We exist in an increasingly data driven world. More and more, we are encouraged or directed to ‘listen to the data’ above all else. After all, the data doesn’t lie. Does it?

bigdatawordmap-1264x736-672x372

Data Ethics in business is the name of the practice used to ensure that the data being used to make high-value commercial decisions is of the highest quality possible. However, there is a catch. Human beings are the catch. We have  gut-instinct, prejudices, experience, belief systems, conditioning, ego, expectation, deceit, vested interests etc. These behavioural biases all stand to cloud the data story, and usually do.

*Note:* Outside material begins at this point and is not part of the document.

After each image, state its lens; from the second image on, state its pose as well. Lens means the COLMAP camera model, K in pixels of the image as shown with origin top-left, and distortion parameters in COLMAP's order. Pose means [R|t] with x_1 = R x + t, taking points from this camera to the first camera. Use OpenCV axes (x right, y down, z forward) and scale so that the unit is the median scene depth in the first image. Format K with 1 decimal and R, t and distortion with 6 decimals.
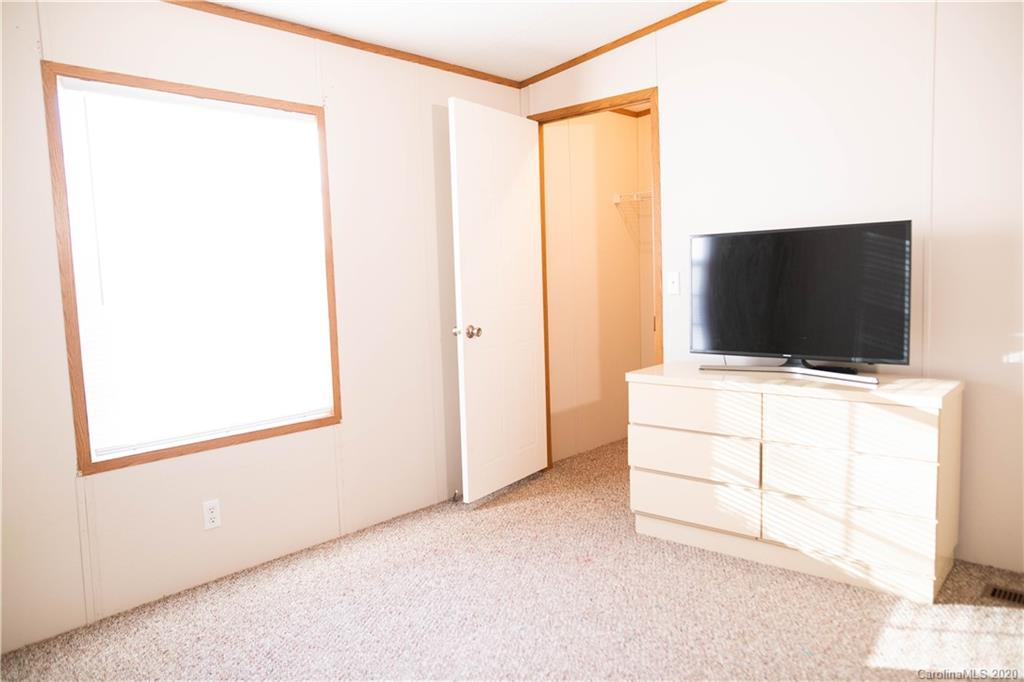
lens RADIAL K [[710.1, 0, 510.2], [0, 710.1, 340.9], [0, 0, 1]] dist [-0.051399, 0.036525]
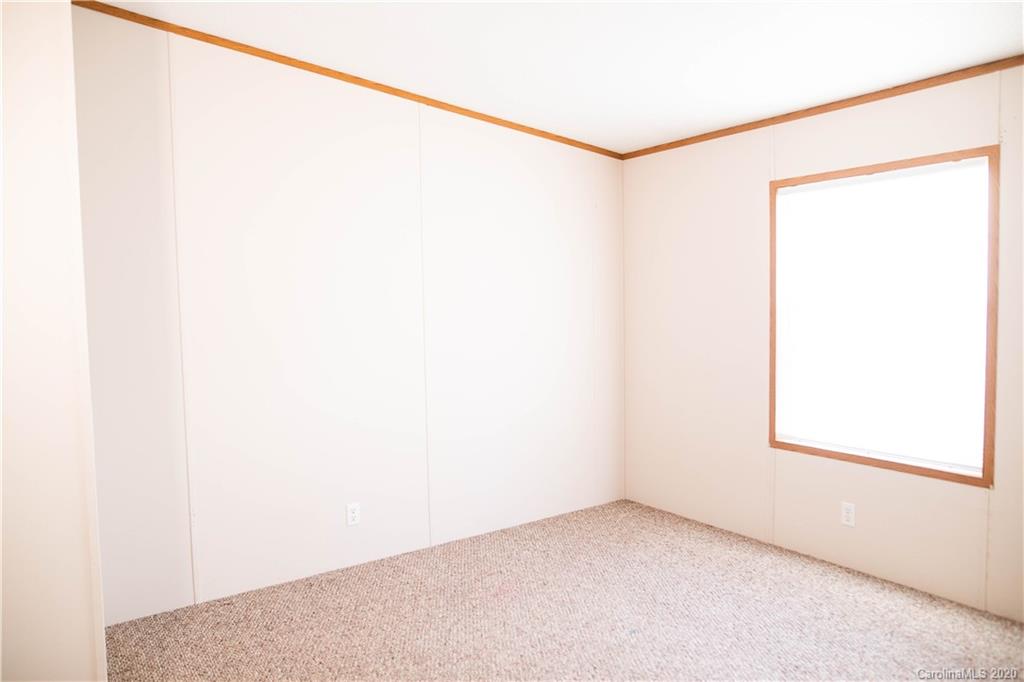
lens RADIAL K [[710.1, 0, 510.2], [0, 710.1, 341.7], [0, 0, 1]] dist [-0.051399, 0.036525]
pose [[-0.228469, 0.105770, -0.967789, 0.910526], [-0.057181, 0.990907, 0.121796, -0.176841], [0.971871, 0.083166, -0.220343, 0.704006]]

A high-value commercial decision does not necessarily have immediate financial consequences. Although, in commercial terms, a sub-optimal outcome is invariably linked with financial loss. In the first instance, the immediate effects of a high-value decision can be on organisational morale or have reputational consequences.

responsibility

When a high-value decision is to be made there are invariably advocates and detractors. Both camps like to believe that they are acting in the service of a cause greater than themselves. Occasionally, some of the actors cloud the story because their self-interest is what really matters to them, and they try hard to mask that with the veneer of the greater good. Hence the term ‘Data Story’, because behind the bare numbers and pretty graphics  there is an entire story.

The concept of conducting a pre-mortem examination of the entire data story to model what can go wrong is becoming more important for senior decision makers. It is getting increasingly difficult to use the traditional internally appointed devil’s advocate as, due to the inherent complexity of understanding a data story, this function needs to be performed by subject matter experts. Although the responsibility for decision-making always falls on the Senior Management, they want to do it with a full breakdown of the many facets of the data story.

BigData-wordcloud-2

 

In order to achieve this, individuals with a unique blend of talents, experience and inquisitiveness must be used. People with absolute objectivity and discretion, who don’t rely on inductive reasoning. Ones who are robust enough to operate independently, diplomatically and discreetly and have executive backing to interrogate all the data sources, ask the difficult questions and highlight any gaps, inconsistencies, irregularities. From this they can provide a report for the Executive Sponsor(s) with questions to ask and inquiries to make so a well-informed decision can be made.

After all, when there is  lots at stake, no one wants to be remembered as the person that screwed-up and tried to blame the data?